Ein Vorteil ist, dass man nicht mehr 4 Wochen plus x auf das Prüfungszeugnis warten muss. Er hat es am Dienstag erhalten!!!

Gruß
Alexander


----------



## antonio (4. Oktober 2013)

*AW: Onlineprüfung Bayern*



Alexander2781 schrieb:


> Hi,
> 
> mein Neffe hat letzten Samstag die Onlineprüfung gemacht und auch bestanden.
> 
> ...



auch in anderen bl erhält man das prüfungszeugnis unmittelbar nach der prüfung.

antonio


----------



## Franz_16 (6. Oktober 2013)

*AW: Onlineprüfung Bayern*



antonio schrieb:


> auch in anderen bl erhält man das prüfungszeugnis unmittelbar nach der prüfung.
> 
> antonio



Ja, dummerweise brachte das den Bayerischen Prüflingen aber nix  

Ich denke die "Online-Prüfung" ist insgesamt für die Teilnehmer eine gute Sache. 

Bei den Kursanbietern sieht es etwas anders aus... Die neuen Regelungen kommen Privatanbietern deutlich mehr entgegen als z.B. Vereinen.


----------



## antonio (6. Oktober 2013)

*AW: Onlineprüfung Bayern*

klar hat sich gegenüber vorher einiges gebessert in bayern diesbezüglich und das ist gut für die prüflinge.
nur das hat eben nichts mit onlineprüfung zu tun.
das ist alles eine organisationsfrage und die kann man eben auf verschiedenste arten lösen.

antonio#h


----------



## Lunosch (6. Oktober 2013)

*AW: Onlineprüfung Bayern*



antonio schrieb:


> klar hat sich gegenüber vorher einiges gebessert in bayern diesbezüglich und das ist gut für die prüflinge.
> Der Grund des Trööts.
> 
> nur das hat eben nichts mit onlineprüfung zu tun.
> ...


 

Nur war es bisher halt eine Ewigkeitsangelegenheit, zudem man ja noch diesen dämlichen Kurs besuchen muss.
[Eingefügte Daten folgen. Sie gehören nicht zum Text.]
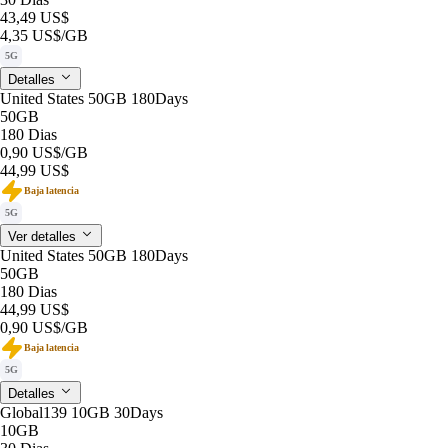
43,49 US$
4,35 US$
/GB
5G
Detalles
United States 50GB 180Days
50GB
180 Dias
0,90 US$
/GB
44,99 US$
Baja latencia
5G
Ver detalles
United States 50GB 180Days
50GB
180 Dias
44,99 US$
0,90 US$
/GB
Baja latencia
5G
Detalles
Global139 10GB 30Days
10GB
Dieser dann auf einen Tag am WE gelegt wurde und somit warste 3!!! Monate dabei.
Jetzt noch die Zeit von Prüfung bis Zeugnis so 3-4 Wochen, dann ist das Osterwochenende auch gleich rum und man ärgert sich.
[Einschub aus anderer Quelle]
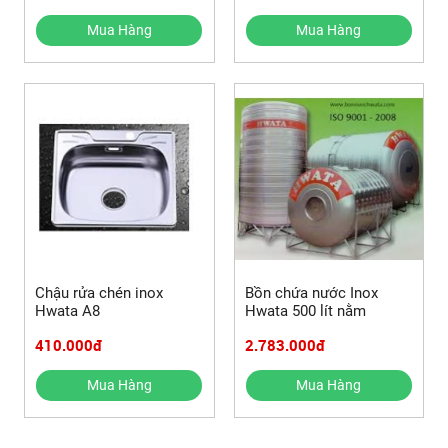
Mua Hàng
Mua Hàng
Chậu rửa chén inox
Bồn chứa nước Inox
Hwata A8
Hwata 500 lít nằm
410.000đ
2.783.000đ
Mua Hàng
Mua Hàng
Deshalb hat mich die Geschwindigkeit des jetzigen Systems positiv überrascht.


----------



## antonio (6. Oktober 2013)

*AW: Onlineprüfung Bayern*



Lunosch schrieb:


> Nur war es bisher halt eine Ewigkeitsangelegenheit, zudem man ja noch diesen dämlichen Kurs besuchen muss. Dieser dann auf einen Tag am WE gelegt wurde und somit warste 3!!! Monate dabei.
> Jetzt noch die Zeit von Prüfung bis Zeugnis so 3-4 Wochen, dann ist das Osterwochenende auch gleich rum und man ärgert sich.
> 
> Deshalb hat mich die Geschwindigkeit des jetzigen Systems positiv überrascht.
> ...



wie gesagt ist ne organisationsfrage.
ob nun "analog" oder "digital" ist vollkommen wumpe.
und da hat sich bei euch eben was zum positiven geändert.

antonio|wavey:


----------



## Franz_16 (6. Oktober 2013)

*AW: Onlineprüfung Bayern*



> wie gesagt ist ne organisationsfrage.



Ja. Die alte Organisation war:
Am 1. Samstag im März ist Prüfung.
Man hat auf einen Schlag 10.000 Prüfungen rumliegen und muss 10.000 Briefe verschicken. 
Das dauert dann halt.

die neue Organisation ist:
Man hat die 10.000 Briefe aufs ganze Jahr verteilt - dann ist die Wartezeit für den einzelnen kürzer. 

Dafür muss man Prüfungslokale häufiger anmieten und Prüfungsleiter häufiger bezahlen.


----------